How We Paid off More than 50% of Our Mortgage... before we moved in. #frugal #budget #budgettips

This story begins about 10 years ago, around the time my husband and I were married. It’s also a story that I have never told on Simply Frugal. In all honesty, I have never told this story before because it just seems too simplistic. But I’ll take a risk with this one and assume there are some of you out there that can relate to or need to hear our story.

You may have noticed that I have never discussed all the ways that we have personally climbed out of mountains of debt. Like most other websites similar to mine, they are sharing their story of how they knocked down thousands upon thousands of dollars in debt.

But I do not share these steps for one simple fact: Until the purchase of our new home, my husband and I have never had any debt.

I don’t share this to brag, but to perhaps tear away at the thoughts that our society suggests the idea that we need debt in order to be or appear successful.

We are by no means wealthy, but we have done well considering there have been some years with very low income.

As I mentioned, our journey to paying off more than 50% of our mortgage, began about 10 years ago when we started making smart financial choices. (Instead of ones that “society” suggested we make.) Our story may be possible because of circumstances but I also believe it’s because of our intentional decisions.

At the time of our marriage, my husband owned a condo that he then sold for a profit. We purchased another townhouse at the time of our marriage and decided the smart thing to do was to put his profits into our new home, paying off the mortgage in full.

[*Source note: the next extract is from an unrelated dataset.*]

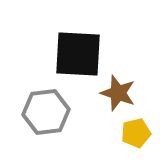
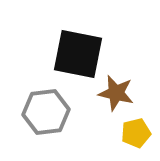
black square: rotated 8 degrees clockwise
brown star: moved 2 px left; rotated 6 degrees counterclockwise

This was essentially the best decisions we have made for our family. There were so many fun things we could have done with the money. We could have been world travelers or bought a boat or fancy car. But we decided to be forward thinkers and determined that we wanted to set up our future for success which to us means no debt.

Because of our choice many years ago, we had a very low cost of living, which enabled us to save even more money. (Even in the very low income years.)

So, cut to March of 2017, we purchased our new home using the profits from the sale of our townhouse and the savings we had in the bank. That allowed up to pay off more than 50% of our mortgage!

As you can see, our story is not typical of most frugal websites out there today. It’s  also quite “simple” because we happened to buy and sell at “the right times” allowing us to profit.

But… I also attribute our success so far to the spending choices we make on a daily basis. Here are our “rules” for spending that I hope will help you decide with future purchases:

1. Pay with Cash

When we want something or need something, we always pay with cash. Now, we do use a credit card, but we only use it if we already have the money in the bank. Over the years, every purchase we have made (aside from our new home) has been with cash.

2. Buy Used

Looking around our home, many of the things I’m looking at have been bought used. Our couch set, our dining room table, toys, our vehicles even. (Though we do keep those outside. 😉 ) When it’s time to make a purchase, we look for something used first.

3. Buy on Sale

If we can’t find what were looking for used, we wait for a sale. Everything goes on sale eventually! Why pay full price if you don’t have to?

4. Determine Wants vs. Needs

My husband wants a new TV for the basement. We still haven’t purchased one because we have determined that there are other purchases that we need to make that are more important. The way we have set up our finances allows us to buy wants, but that doesn’t mean we instantly go out and buy something just because we want to. We do our research and think through the purchase. Now, I’m not perfect and I struggle with buying more small wants than my husband. Something both of us wish to change. 🙂

5. Have an Emergency Fund

My husband and I don’t feel comfortable if we don’t have a certain amount in the bank. We highly recommend having an emergency fund. The amount you have in this account is up to you, but it should only be used in real emergencies.

All in all, it takes practice, thoughtfulness and a shift in mindset. Be a future thinker instead of a present thinker in terms of your finances. It wasn’t until I completed my very first No Spend Challenge many years ago that I had that mindset change. The challenge helped me to switch my mindset from shopping for entertainment to realize the enjoyment of having money in the bank.

My hope is that our story is an encouragement to you. If you’re in a less than ideal financial spot, it doesn’t always have to be that way!